日産の整備士学校がレースに参戦する理由 優秀な人材確保へ学生を“英才教育” (2/3ページ)

 学生がレースに参加する意義

 実際に現地で見学したが、10班に分かれた学生たちは複数の任務をローテーションで回し、各々が与えられた持ち場でリーダーの指示に耳を傾けながら緊張の面持ちで作業に当たっていた。彼らの役回りはタイヤの着脱や清掃、食事や給油の準備など意外にも幅広い。半数以上が経験の浅い1年生ということもあり、ときに手際の悪さや判断に迷っている様子も見て取れたが、表情はみな真剣そのもの。同じことを何度も言われないように引継ぎメモを作るなど、それぞれが自主的に工夫して動いているという。レースの“最前線”であるピットやスタート前のグリッドに立つ緊張感と、目の前に構えるグランドスタンドから観客の視線を浴びながら作業に取り組む臨場感は、学生たちにとってとにかく非日常的な体験だ。
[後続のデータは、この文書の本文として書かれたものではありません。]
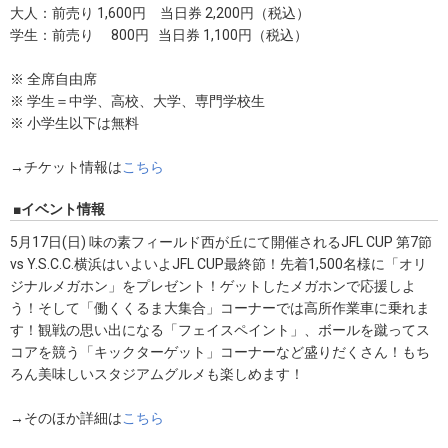
大人：前売り 1,600円 当日券 2,200円（税込）
学生：前売り 800円 当日券 1,100円（税込）
※ 全席自由席
※ 学生＝中学、高校、大学、専門学校生
※ 小学生以下は無料
→チケット情報は
こちら
■イベント情報
5月17日(日) 味の素フィールド西が丘にて開催されるJFL CUP 第7節
vs Y.S.C.C.横浜はいよいよJFL CUP最終節！先着1,500名様に「オリ
ジナルメガホン」をプレゼント！ゲットしたメガホンで応援しよ
う！そして「働くくるま大集合」コーナーでは高所作業車に乗れま
す！観戦の思い出になる「フェイスペイント」、ボールを蹴ってス
コアを競う「キックターゲット」コーナーなど盛りだくさん！もち
ろん美味しいスタジアムグルメも楽しめます！
→そのほか詳細は
こちら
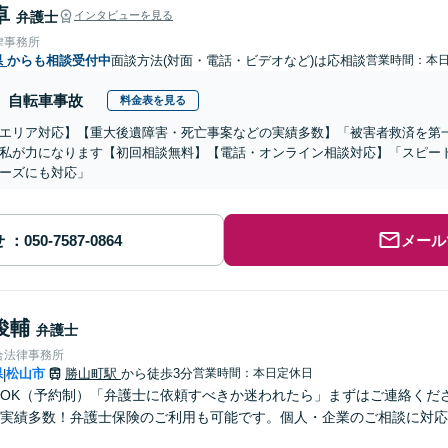
卓
弁護士
インタビューを見る
律事務所
県
からも相談受付中
面談方法(対面・電話・ビデオなど)は応相談
営業時間：本
自転車事故
料金表を見る
エリア対応】【重大後遺障害・死亡事案などの実績多数】「被害者救済を第
私が力になります【初回相談無料】【電話・オンライン相談対応】「スピー
ーズにも対応」
せ
メール
俊輔
弁護士
合法律事務所
県
松山市
勝山町駅
から徒歩3分
営業時間：本日定休日
|
OK（予約制）「弁護士に依頼すべきか迷われたら」まずはご連絡くだ
実績多数！弁護士保険のご利用も可能です。個人・企業のご相談に対応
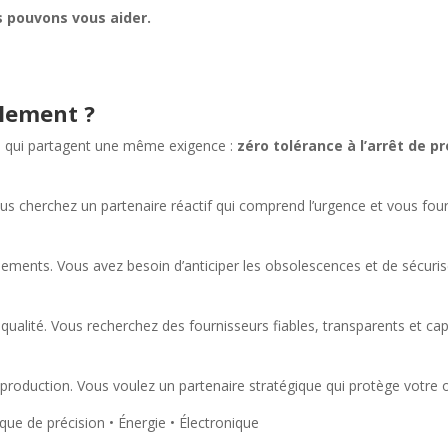
s pouvons vous aider.
lement ?
ie qui partagent une même exigence :
zéro tolérance à l’arrêt de p
us cherchez un partenaire réactif qui comprend l’urgence et vous fo
quipements. Vous avez besoin d’anticiper les obsolescences et de sécur
qualité. Vous recherchez des fournisseurs fiables, transparents et capa
 production. Vous voulez un partenaire stratégique qui protège votre o
ue de précision • Énergie • Électronique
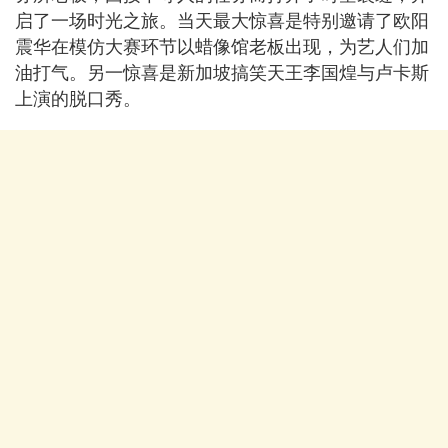
启了一场时光之旅。当天最大惊喜是特别邀请了欧阳
震华在模仿⼤赛环节以蜡像馆老板出现，为艺人们加
油打气。另一惊喜是新加坡搞笑天王李国煌与卢卡斯
上演的脱口秀。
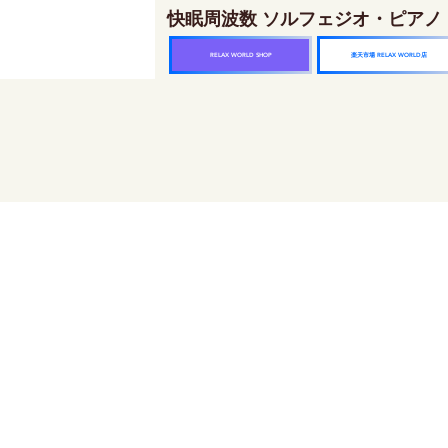
快眠周波数 ソルフェジオ・ピアノ
楽天市場 RELAX WORLD店
RELAX WORLD SHOP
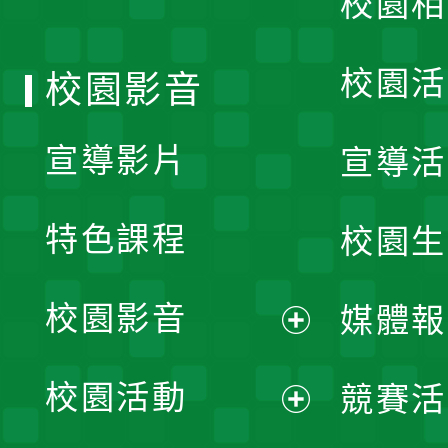
校園相
單
校園活
校園影音
宣導影片
宣導活
特色課程
校園生
校園影音
媒體報
展
校園活動
競賽活
開
展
レース前に真剣な表情で指示を聞く日産・自動車大学校の学生たち

レース前に真剣な表情で指示を聞く日産・自動車大学校の学生たち

 こうしたレース活動の目的は『真のクルマ好き人財』と『プロ意識を醸成し、自動車業界で活躍できる人財』の育成だ。レース前に学生の激励に訪れた日産自動車の中村公泰副社長は、「緊張感の高いプロの中で一翼を担うことが学生にとって貴重な体験。ここで学んだ人たちは、販売会社に入ると『現場での働き方が違う、目の色が違う、性格が違う』と聞いている」と学生がレースに参加する意義を語る。近藤監督も「よそのチームから『学生たちの目つきが変わってきた。ただお手伝いしているだけじゃないね』と評価されることは本当にありがたい。でも、僕たちから『しっかりしなさい』とは言っていない。彼らが自分の立場を自覚したということ」と学生の成長に目を細める。

 新卒が取れず、争奪戦に

 実は、日産・自動車大学校がレース活動に取り組む背景には、整備士不足の顕在化という深刻な問題もある。現在、日本には約33万人の整備士がいるそうだが、国交省の資料によると約5割の事業場で整備士が不足しており、整備士を目指す若者はここ10年間で半減しているという。整備士の平均年齢は40歳を超えており、約2割が55歳以上と高齢化も進んでいる。これは小規模の整備会社に限った話ではなく、日産のような大手メーカー系も直面している問題だ。

 日産・自動車大学校は卒業生の9割が日産系企業に就職する。優秀なスタッフを輩出して日産の販売ネットワークを支えるという重要な役割を担っているが、最近は学生を集めるのに四苦八苦している。同校の今西朗夫学長は「毎年、定員まで取れることは滅多にないのが現状。若者が自動車に興味を示さず、どの学校も苦戦している」と頭を抱える。日産の販売店でも新卒を取るのに相当苦労している。「日産の求人数に対して当校から4割、残りの6割は一般校から入る」というが、外車ディーラーも含めて一般校の学生は争奪戦になるという。一人でも多くの優秀な学生に来てもらうためには、「日産・自動車大学校が外から見て魅力的に映ることが大事」(中村副社長)。そのためにモータースポーツを活用して学校の魅力をアピールし、チームプレーを通して「日産DNA」を体得させているのだ。